Klaim ini diperkuat dengan sikap PDI Perjuangan yang menyebut Jokowi pernah memerintahkan kriminalisasi terhadap Anies Rasyid Baswedan.
Puncaknya adalah pemecatan Jokowi dari keanggotaan PDI Perjuangan, yang menjadi titik panas hubungan kedua pihak.
Dalam responsnya, Jokowi, melalui KPK, dinilai memanfaatkan kasus lama seperti kasus Harun Masiku untuk menyerang balik PDI Perjuangan.
Langkah ini membawa Sekjen PDI Perjuangan, Hasto Kristiyanto, ke status tersangka dalam dugaan obstruction of justice (menghalang-halangi penegakan hukum).
“Hukum telah menjadi alat politik,” ungkap Henry, menggambarkan bagaimana konflik ini menyingkapkan konspirasi-konspirasi yang sebelumnya tersembunyi.
Polemik ini juga berdampak positif bagi masyarakat, menurut Henry. Konflik tersebut membuka mata rakyat tentang bagaimana kekuasaan bekerja di balik layar. Pertengkaran ini, katanya, bisa menjadi pelajaran bagi rakyat yang sering dibohongi.
Drama politik ini dinilai menguntungkan publik, terutama mereka yang tidak berpihak kepada kedua kubu. Dengan saling serang, PDI Perjuangan dan Jokowi berisiko mengungkap lebih banyak skandal, termasuk soal korupsi, dinasti politik, dan kontroversi akademik.

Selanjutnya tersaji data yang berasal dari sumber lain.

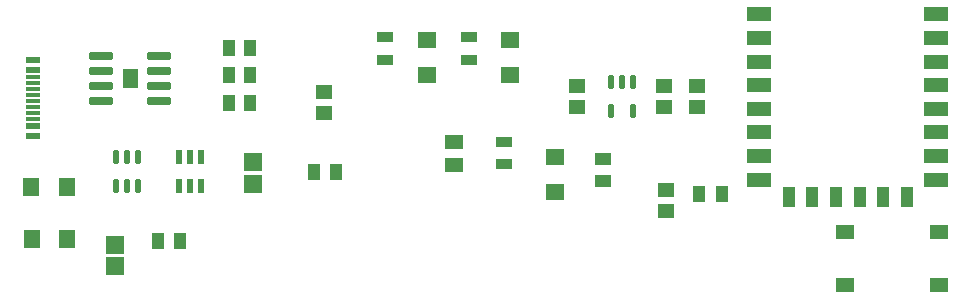
<source format=gtp>
G04*
G04 #@! TF.GenerationSoftware,Altium Limited,Altium Designer,25.2.1 (25)*
G04*
G04 Layer_Color=8421504*
%FSLAX44Y44*%
%MOMM*%
G71*
G04*
G04 #@! TF.SameCoordinates,151459D2-9B86-48AD-89DC-2ABF3E981002*
G04*
G04*
G04 #@! TF.FilePolarity,Positive*
G04*
G01*
G75*
%ADD18R,1.1000X1.7000*%
%ADD19R,2.0000X1.2000*%
%ADD20R,1.1500X0.6000*%
%ADD21R,1.1500X0.3000*%
%ADD22R,1.4500X1.1500*%
%ADD23R,1.0100X1.3800*%
%ADD24R,1.3800X1.0100*%
%ADD25R,1.0000X1.3500*%
%ADD26R,0.5900X1.2100*%
%ADD27R,1.5500X1.3000*%
%ADD28R,1.3800X0.9200*%
%ADD29R,1.6000X1.4000*%
%ADD30R,1.5098X1.3061*%
G04:AMPARAMS|DCode=31|XSize=1.21mm|YSize=0.59mm|CornerRadius=0.1475mm|HoleSize=0mm|Usage=FLASHONLY|Rotation=270.000|XOffset=0mm|YOffset=0mm|HoleType=Round|Shape=RoundedRectangle|*
%AMROUNDEDRECTD31*
21,1,1.2100,0.2950,0,0,270.0*
21,1,0.9150,0.5900,0,0,270.0*
1,1,0.2950,-0.1475,-0.4575*
1,1,0.2950,-0.1475,0.4575*
1,1,0.2950,0.1475,0.4575*
1,1,0.2950,0.1475,-0.4575*
%
%ADD31ROUNDEDRECTD31*%
%ADD32R,1.5562X1.5046*%
G04:AMPARAMS|DCode=33|XSize=1.97mm|YSize=0.6mm|CornerRadius=0.075mm|HoleSize=0mm|Usage=FLASHONLY|Rotation=0.000|XOffset=0mm|YOffset=0mm|HoleType=Round|Shape=RoundedRectangle|*
%AMROUNDEDRECTD33*
21,1,1.9700,0.4500,0,0,0.0*
21,1,1.8200,0.6000,0,0,0.0*
1,1,0.1500,0.9100,-0.2250*
1,1,0.1500,-0.9100,-0.2250*
1,1,0.1500,-0.9100,0.2250*
1,1,0.1500,0.9100,0.2250*
%
%ADD33ROUNDEDRECTD33*%
%ADD34R,1.4000X1.6000*%
G36*
X153770Y187380D02*
X140870D01*
Y203780D01*
X153770D01*
Y187380D01*
D02*
G37*
D18*
X805000Y95000D02*
D03*
X785000D02*
D03*
X765000D02*
D03*
X745000D02*
D03*
X725000D02*
D03*
X705000D02*
D03*
D19*
X830000Y250000D02*
D03*
Y230000D02*
D03*
Y210000D02*
D03*
Y190000D02*
D03*
Y170000D02*
D03*
Y150000D02*
D03*
Y130000D02*
D03*
Y110000D02*
D03*
X680000D02*
D03*
Y130000D02*
D03*
Y150000D02*
D03*
Y170000D02*
D03*
Y190000D02*
D03*
Y210000D02*
D03*
Y230000D02*
D03*
Y250000D02*
D03*
D20*
X64730Y147070D02*
D03*
Y211070D02*
D03*
Y203070D02*
D03*
Y155070D02*
D03*
D21*
Y161570D02*
D03*
Y166570D02*
D03*
Y171570D02*
D03*
Y176570D02*
D03*
Y181570D02*
D03*
Y186570D02*
D03*
Y191570D02*
D03*
Y196570D02*
D03*
D22*
X600710Y101600D02*
D03*
Y83600D02*
D03*
X627380Y171340D02*
D03*
Y189340D02*
D03*
X599440Y171340D02*
D03*
Y189340D02*
D03*
X525780Y171340D02*
D03*
Y189340D02*
D03*
X311150Y184260D02*
D03*
Y166260D02*
D03*
D23*
X629310Y97790D02*
D03*
X648310D02*
D03*
D24*
X547370Y127610D02*
D03*
Y108610D02*
D03*
D25*
X171340Y58420D02*
D03*
X189340D02*
D03*
X303420Y116840D02*
D03*
X321420D02*
D03*
X231030Y198374D02*
D03*
X249030D02*
D03*
X248920Y221742D02*
D03*
X230920D02*
D03*
X249000Y175000D02*
D03*
X231000D02*
D03*
D26*
X207620Y129390D02*
D03*
X198120D02*
D03*
X188620D02*
D03*
Y104290D02*
D03*
X207620D02*
D03*
X198120D02*
D03*
D27*
X832230Y20680D02*
D03*
X752730D02*
D03*
X832230Y65680D02*
D03*
X752730D02*
D03*
D28*
X434340Y230530D02*
D03*
Y211430D02*
D03*
X463550Y123190D02*
D03*
Y142290D02*
D03*
X363220Y230530D02*
D03*
Y211430D02*
D03*
D29*
X468630Y198360D02*
D03*
Y228360D02*
D03*
X398780Y198360D02*
D03*
Y228360D02*
D03*
X506730Y129300D02*
D03*
Y99300D02*
D03*
D30*
X421640Y141841D02*
D03*
Y122319D02*
D03*
D31*
X573380Y192890D02*
D03*
X563880D02*
D03*
X554380D02*
D03*
Y167790D02*
D03*
X573380D02*
D03*
X135280Y104290D02*
D03*
X144780D02*
D03*
X154280D02*
D03*
X135280Y129390D02*
D03*
X144780D02*
D03*
X154280D02*
D03*
D32*
X134620Y36712D02*
D03*
Y54728D02*
D03*
X251460Y106680D02*
D03*
Y124696D02*
D03*
D33*
X122570Y214630D02*
D03*
Y201930D02*
D03*
Y189230D02*
D03*
Y176530D02*
D03*
X172070D02*
D03*
Y189230D02*
D03*
Y201930D02*
D03*
Y214630D02*
D03*
D34*
X63740Y104140D02*
D03*
X93740D02*
D03*
X63980Y59690D02*
D03*
X93980D02*
D03*
M02*

</source>
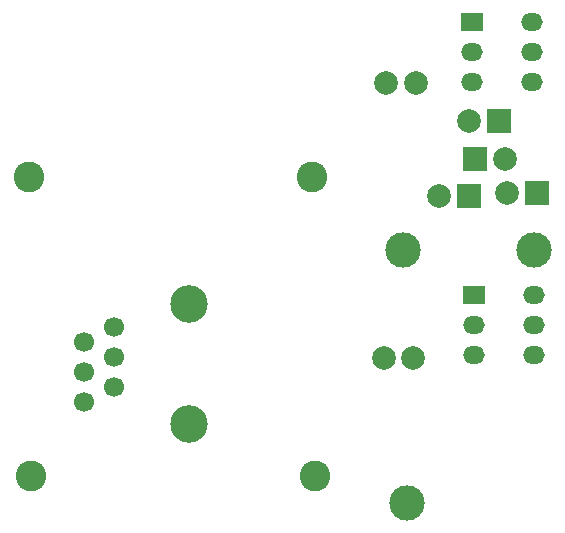
<source format=gbs>
G04 #@! TF.FileFunction,Soldermask,Bot*
%FSLAX46Y46*%
G04 Gerber Fmt 4.6, Leading zero omitted, Abs format (unit mm)*
G04 Created by KiCad (PCBNEW 4.0.2-stable) date 11/9/2016 4:35:35 PM*
%MOMM*%
G01*
G04 APERTURE LIST*
%ADD10C,0.150000*%
%ADD11C,3.000000*%
%ADD12C,2.600000*%
%ADD13C,1.700000*%
%ADD14C,3.180000*%
%ADD15C,2.000000*%
%ADD16R,2.000000X2.000000*%
%ADD17R,1.824000X1.524000*%
%ADD18O,1.824000X1.524000*%
G04 APERTURE END LIST*
D10*
D11*
X171700000Y-115000000D03*
D12*
X140000000Y-108800000D03*
X164000000Y-108800000D03*
X140200000Y-134150000D03*
X164200000Y-134150000D03*
D13*
X144660000Y-127875000D03*
X144660000Y-125335000D03*
X144660000Y-122795000D03*
X147200000Y-124065000D03*
X147200000Y-121525000D03*
X147200000Y-126605000D03*
D14*
X153550000Y-129780000D03*
X153550000Y-119620000D03*
D15*
X170250000Y-100900000D03*
X172750000Y-100900000D03*
D16*
X177800000Y-107300000D03*
D15*
X180340000Y-107300000D03*
D16*
X183000000Y-110200000D03*
D15*
X180460000Y-110200000D03*
D16*
X177300000Y-110400000D03*
D15*
X174760000Y-110400000D03*
D17*
X177560000Y-95700000D03*
D18*
X182640000Y-95700000D03*
X177560000Y-98240000D03*
X182640000Y-98240000D03*
X177560000Y-100780000D03*
X182640000Y-100780000D03*
D16*
X179800000Y-104100000D03*
D15*
X177260000Y-104100000D03*
D11*
X182800000Y-115000000D03*
X172000000Y-136400000D03*
D15*
X170050000Y-124200000D03*
X172550000Y-124200000D03*
D17*
X177660000Y-118800000D03*
D18*
X182740000Y-118800000D03*
X177660000Y-121340000D03*
X182740000Y-121340000D03*
X177660000Y-123880000D03*
X182740000Y-123880000D03*
M02*

</source>
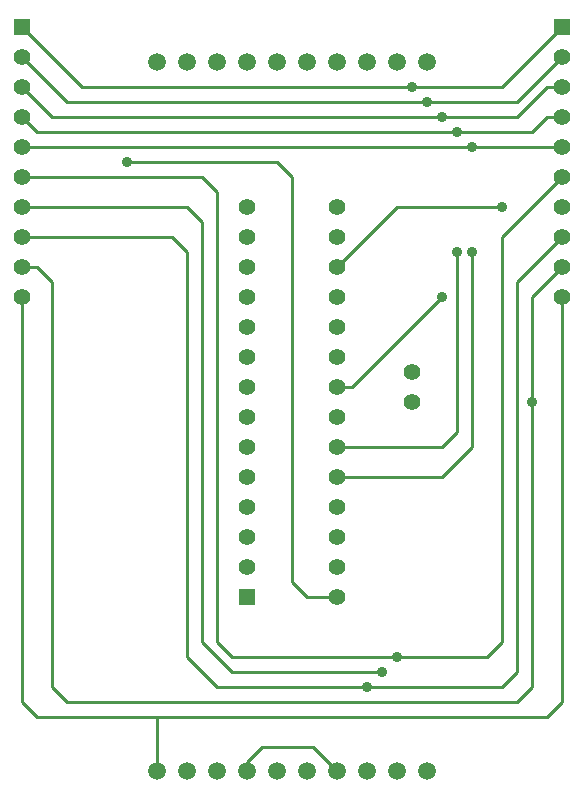
<source format=gtl>
G04 (created by PCBNEW (2013-07-07 BZR 4022)-stable) date 9/9/2014 6:41:59 PM*
%MOIN*%
G04 Gerber Fmt 3.4, Leading zero omitted, Abs format*
%FSLAX34Y34*%
G01*
G70*
G90*
G04 APERTURE LIST*
%ADD10C,0.00590551*%
%ADD11R,0.055X0.055*%
%ADD12C,0.055*%
%ADD13C,0.0590551*%
%ADD14C,0.035*%
%ADD15C,0.01*%
G04 APERTURE END LIST*
G54D10*
G54D11*
X37500Y-16000D03*
G54D12*
X37500Y-17000D03*
X37500Y-18000D03*
X37500Y-19000D03*
X37500Y-20000D03*
X37500Y-21000D03*
X37500Y-22000D03*
X37500Y-23000D03*
X37500Y-24000D03*
X37500Y-25000D03*
G54D11*
X19500Y-16000D03*
G54D12*
X19500Y-17000D03*
X19500Y-18000D03*
X19500Y-19000D03*
X19500Y-20000D03*
X19500Y-21000D03*
X19500Y-22000D03*
X19500Y-23000D03*
X19500Y-24000D03*
X19500Y-25000D03*
X27000Y-34000D03*
X27000Y-33000D03*
X27000Y-32000D03*
X27000Y-31000D03*
X27000Y-30000D03*
X27000Y-29000D03*
X27000Y-28000D03*
X27000Y-27000D03*
X27000Y-26000D03*
X27000Y-25000D03*
X27000Y-24000D03*
X27000Y-23000D03*
X27000Y-22000D03*
G54D11*
X27000Y-35000D03*
G54D12*
X30000Y-22000D03*
X30000Y-23000D03*
X30000Y-24000D03*
X30000Y-25000D03*
X30000Y-26000D03*
X30000Y-27000D03*
X30000Y-28000D03*
X30000Y-29000D03*
X30000Y-30000D03*
X30000Y-31000D03*
X30000Y-32000D03*
X30000Y-33000D03*
X30000Y-34000D03*
X30000Y-35000D03*
G54D13*
X27000Y-40811D03*
X26000Y-40811D03*
X25000Y-40811D03*
X24000Y-40811D03*
X28000Y-40811D03*
X29000Y-40811D03*
X30000Y-40811D03*
X31000Y-40811D03*
X32000Y-40811D03*
X33000Y-40811D03*
X33000Y-17188D03*
X32000Y-17188D03*
X31000Y-17188D03*
X30000Y-17188D03*
X29000Y-17188D03*
X28000Y-17188D03*
X27000Y-17188D03*
X26000Y-17188D03*
X25000Y-17188D03*
X24000Y-17188D03*
G54D12*
X32500Y-27500D03*
X32500Y-28500D03*
G54D14*
X34000Y-23500D03*
X34000Y-19500D03*
X23000Y-20500D03*
X33500Y-19000D03*
X33000Y-18500D03*
X32000Y-37000D03*
X31500Y-37500D03*
X35500Y-22000D03*
X31000Y-38000D03*
X32500Y-18000D03*
X34500Y-20000D03*
X34500Y-23500D03*
X36500Y-28500D03*
X33500Y-25000D03*
G54D15*
X30000Y-30000D02*
X33500Y-30000D01*
X34000Y-29500D02*
X33500Y-30000D01*
X34000Y-29500D02*
X34000Y-23500D01*
X19500Y-19000D02*
X20000Y-19500D01*
X37000Y-19000D02*
X37500Y-19000D01*
X36500Y-19500D02*
X37000Y-19000D01*
X34000Y-19500D02*
X36500Y-19500D01*
X20000Y-19500D02*
X34000Y-19500D01*
X30000Y-35000D02*
X29000Y-35000D01*
X29000Y-35000D02*
X28500Y-34500D01*
X28000Y-20500D02*
X23000Y-20500D01*
X28500Y-21000D02*
X28000Y-20500D01*
X28500Y-34500D02*
X28500Y-21000D01*
X27000Y-40811D02*
X27000Y-40500D01*
X29188Y-40000D02*
X30000Y-40811D01*
X27500Y-40000D02*
X29188Y-40000D01*
X27000Y-40500D02*
X27500Y-40000D01*
X19500Y-18000D02*
X20500Y-19000D01*
X37000Y-18000D02*
X37500Y-18000D01*
X36000Y-19000D02*
X37000Y-18000D01*
X33500Y-19000D02*
X36000Y-19000D01*
X20500Y-19000D02*
X33500Y-19000D01*
X19500Y-17000D02*
X21000Y-18500D01*
X36000Y-18500D02*
X37500Y-17000D01*
X33000Y-18500D02*
X36000Y-18500D01*
X21000Y-18500D02*
X33000Y-18500D01*
X19500Y-21000D02*
X25500Y-21000D01*
X32000Y-37000D02*
X35000Y-37000D01*
X35500Y-23000D02*
X37500Y-21000D01*
X35500Y-36500D02*
X35500Y-23000D01*
X35000Y-37000D02*
X35500Y-36500D01*
X26500Y-37000D02*
X32000Y-37000D01*
X26000Y-36500D02*
X26500Y-37000D01*
X26000Y-21500D02*
X26000Y-36500D01*
X25500Y-21000D02*
X26000Y-21500D01*
X19500Y-22000D02*
X25000Y-22000D01*
X25000Y-22000D02*
X25500Y-22500D01*
X26500Y-37500D02*
X31500Y-37500D01*
X25500Y-36500D02*
X26500Y-37500D01*
X25500Y-22500D02*
X25500Y-36500D01*
X30000Y-24000D02*
X32000Y-22000D01*
X32000Y-22000D02*
X35500Y-22000D01*
X31000Y-38000D02*
X35500Y-38000D01*
X36000Y-24500D02*
X37500Y-23000D01*
X36000Y-37500D02*
X36000Y-24500D01*
X35500Y-38000D02*
X36000Y-37500D01*
X26000Y-38000D02*
X31000Y-38000D01*
X25000Y-37000D02*
X26000Y-38000D01*
X19500Y-23000D02*
X24500Y-23000D01*
X24500Y-23000D02*
X25000Y-23500D01*
X25000Y-23500D02*
X25000Y-37000D01*
X19500Y-16000D02*
X21500Y-18000D01*
X35500Y-18000D02*
X37500Y-16000D01*
X32500Y-18000D02*
X35500Y-18000D01*
X21500Y-18000D02*
X32500Y-18000D01*
X34500Y-20000D02*
X37500Y-20000D01*
X19500Y-20000D02*
X34500Y-20000D01*
X30000Y-31000D02*
X33500Y-31000D01*
X34500Y-30000D02*
X33500Y-31000D01*
X34500Y-30000D02*
X34500Y-23500D01*
X36500Y-25000D02*
X37500Y-24000D01*
X20500Y-38000D02*
X21000Y-38500D01*
X21000Y-38500D02*
X36000Y-38500D01*
X19500Y-24000D02*
X20000Y-24000D01*
X20500Y-24500D02*
X20500Y-38000D01*
X20000Y-24000D02*
X20500Y-24500D01*
X36000Y-38500D02*
X36500Y-38000D01*
X36500Y-38000D02*
X36500Y-28500D01*
X36500Y-28500D02*
X36500Y-25000D01*
X37500Y-25000D02*
X37500Y-38500D01*
X37000Y-39000D02*
X24000Y-39000D01*
X37000Y-39000D02*
X37500Y-38500D01*
X19500Y-25000D02*
X19500Y-38500D01*
X19500Y-38500D02*
X20000Y-39000D01*
X24000Y-39000D02*
X24000Y-40811D01*
X20000Y-39000D02*
X24000Y-39000D01*
X30000Y-28000D02*
X30500Y-28000D01*
X30500Y-28000D02*
X33500Y-25000D01*
M02*

</source>
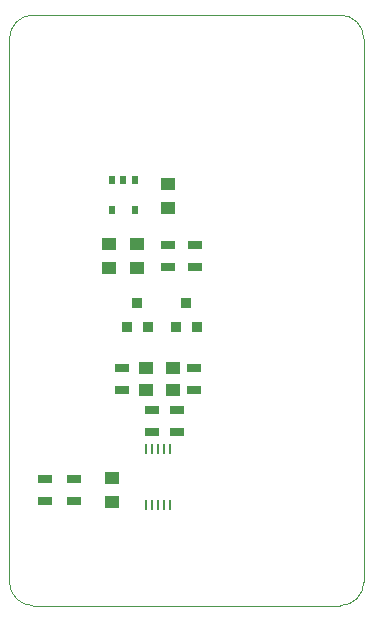
<source format=gbr>
G04 #@! TF.FileFunction,Paste,Top*
%FSLAX46Y46*%
G04 Gerber Fmt 4.6, Leading zero omitted, Abs format (unit mm)*
G04 Created by KiCad (PCBNEW 4.0.5-e0-6337~49~ubuntu16.04.1) date Sun Jan 29 14:42:25 2017*
%MOMM*%
%LPD*%
G01*
G04 APERTURE LIST*
%ADD10C,0.200000*%
%ADD11C,0.100000*%
%ADD12R,1.300000X1.100000*%
%ADD13R,1.300000X0.700000*%
%ADD14R,1.250000X1.000000*%
%ADD15R,0.508000X0.762000*%
%ADD16R,0.914400X0.914400*%
%ADD17R,0.200000X0.880000*%
G04 APERTURE END LIST*
D10*
D11*
X128000000Y-100000000D02*
G75*
G03X130000000Y-98000000I0J2000000D01*
G01*
X100000000Y-98000000D02*
G75*
G03X102000000Y-100000000I2000000J0D01*
G01*
X130000000Y-52000000D02*
G75*
G03X128000000Y-50000000I-2000000J0D01*
G01*
X102000000Y-50000000D02*
G75*
G03X100000000Y-52000000I0J-2000000D01*
G01*
X128000000Y-50000000D02*
X102000000Y-50000000D01*
X130000000Y-98000000D02*
X130000000Y-52000000D01*
X102000000Y-100000000D02*
X128000000Y-100000000D01*
X100000000Y-52000000D02*
X100000000Y-98000000D01*
D12*
X111550000Y-81750000D03*
X113850000Y-81750000D03*
X113850000Y-79850000D03*
X111550000Y-79850000D03*
D13*
X112100000Y-85300000D03*
X112100000Y-83400000D03*
X114200000Y-83400000D03*
X114200000Y-85300000D03*
X115600000Y-79850000D03*
X115600000Y-81750000D03*
X109500000Y-79850000D03*
X109500000Y-81750000D03*
X103000000Y-89250000D03*
X103000000Y-91150000D03*
X105500000Y-89250000D03*
X105500000Y-91150000D03*
X115700000Y-69450000D03*
X115700000Y-71350000D03*
X113400000Y-69450000D03*
X113400000Y-71350000D03*
D14*
X108700000Y-89200000D03*
X108700000Y-91200000D03*
X110800000Y-69400000D03*
X110800000Y-71400000D03*
X108450000Y-69400000D03*
X108450000Y-71400000D03*
X113450000Y-64300000D03*
X113450000Y-66300000D03*
D15*
X110602500Y-63980000D03*
X108697500Y-63980000D03*
X110602500Y-66520000D03*
X109650000Y-63980000D03*
X108697500Y-66520000D03*
D16*
X115839000Y-76416000D03*
X114061000Y-76416000D03*
X114950000Y-74384000D03*
X111689000Y-76416000D03*
X109911000Y-76416000D03*
X110800000Y-74384000D03*
D17*
X113600000Y-86750000D03*
X113100000Y-86750000D03*
X112600000Y-86750000D03*
X112100000Y-86750000D03*
X111600000Y-86750000D03*
X111584000Y-91450000D03*
X112092000Y-91450000D03*
X112600000Y-91450000D03*
X113108000Y-91450000D03*
X113616000Y-91450000D03*
M02*

</source>
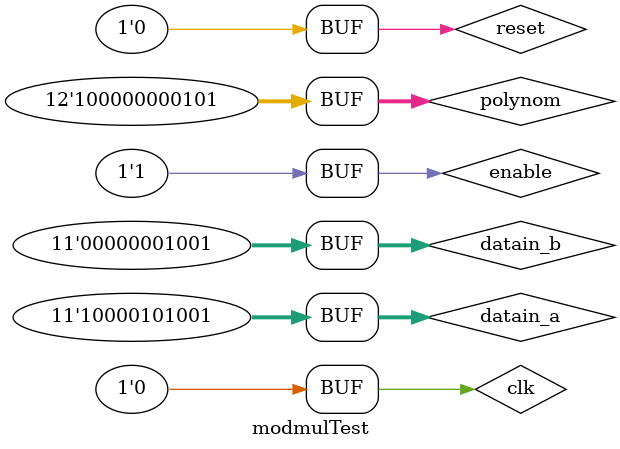
<source format=v>
`timescale 1ns / 1ps


module modmulTest;

	// Inputs
	reg clk;
	reg reset;
	reg [11:0] polynom;
	reg [10:0] datain_a;
	reg [10:0] datain_b;
	reg enable;

	// Outputs
	wire [10:0] dataout;
	wire valid;

	// Instantiate the Unit Under Test (UUT)
	modmul uut (
		.clk(clk), 
		.reset(reset), 
		.polynom(polynom), 
		.datain_a(datain_a), 
		.datain_b(datain_b), 
		.enable(enable), 
		.dataout(dataout), 
		.valid(valid)
	);
	
	
	always
		begin
			clk = 1; #5; clk = 0; #5;
		end

	initial begin
		// Initialize Inputs
		reset = 0;
		polynom = 0;
		datain_a = 0;
		datain_b = 0;
		enable = 0;

		// Wait 100 ns for global reset to finish
		#100;
		reset = 1;
		
		#100;
		reset = 0;
		
		#100;
		datain_a = 11'b10000101001;
		datain_b = 11'b00000001001;
		polynom 	= 12'b100000000101;
		
		#100;
		enable = 1;
		
		
        
		// Add stimulus here

	end
      
endmodule


</source>
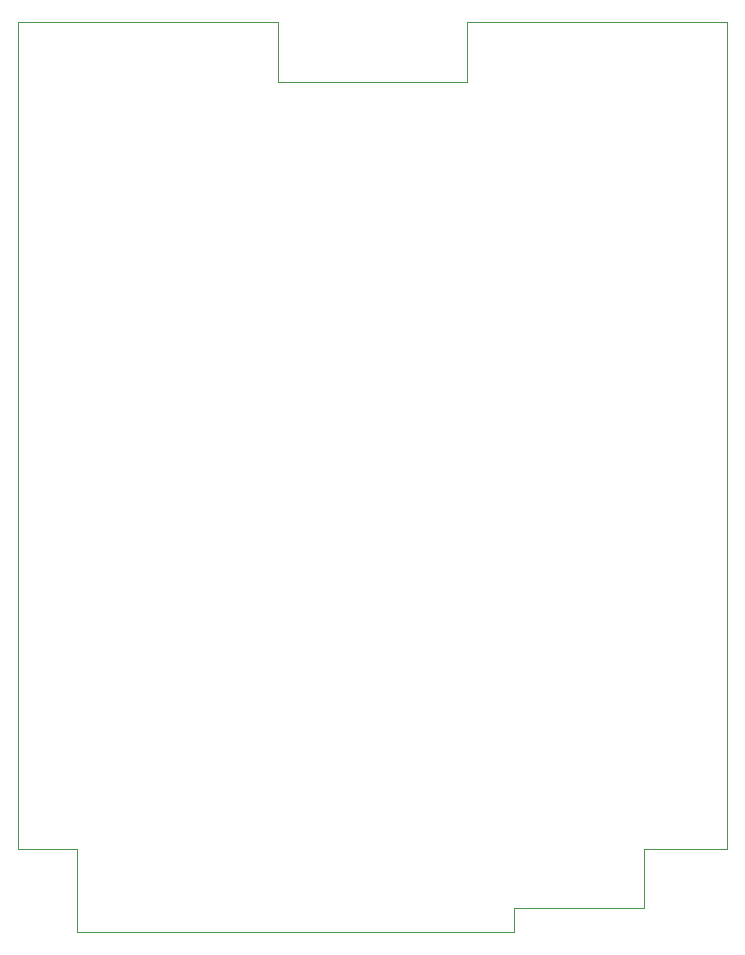
<source format=gbr>
%TF.GenerationSoftware,KiCad,Pcbnew,(6.0.0-0)*%
%TF.CreationDate,2022-11-25T12:17:00-08:00*%
%TF.ProjectId,Ibanez_FL-9,4962616e-657a-45f4-964c-2d392e6b6963,v02*%
%TF.SameCoordinates,Original*%
%TF.FileFunction,Profile,NP*%
%FSLAX46Y46*%
G04 Gerber Fmt 4.6, Leading zero omitted, Abs format (unit mm)*
G04 Created by KiCad (PCBNEW (6.0.0-0)) date 2022-11-25 12:17:00*
%MOMM*%
%LPD*%
G01*
G04 APERTURE LIST*
%TA.AperFunction,Profile*%
%ADD10C,0.050000*%
%TD*%
G04 APERTURE END LIST*
D10*
X233000000Y-115000000D02*
X222000000Y-115000000D01*
X202000000Y-45000000D02*
X218000000Y-45000000D01*
X180000000Y-40000000D02*
X202000000Y-40000000D01*
X240000000Y-110000000D02*
X233000000Y-110000000D01*
X218000000Y-45000000D02*
X218000000Y-40000000D01*
X218000000Y-40000000D02*
X240000000Y-40000000D01*
X202000000Y-40000000D02*
X202000000Y-45000000D01*
X180000000Y-110000000D02*
X180000000Y-40000000D01*
X233000000Y-110000000D02*
X233000000Y-115000000D01*
X240000000Y-40000000D02*
X240000000Y-110000000D01*
X185000000Y-110000000D02*
X180000000Y-110000000D01*
X185000000Y-117000000D02*
X185000000Y-110000000D01*
X222000000Y-115000000D02*
X222000000Y-117000000D01*
X222000000Y-117000000D02*
X185000000Y-117000000D01*
M02*

</source>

Seperti kata pepatah Jawa yang dikutip Henry, “Becik ketitik, olo ketoro,” yang artinya kebaikan akan tampak, keburukan akan terungkap.
Akankah drama ini menjadi akhir dari kekuasaan kedua belah pihak atau justru mempertegas posisi mereka di peta politik? Publik hanya perlu menunggu kelanjutannya.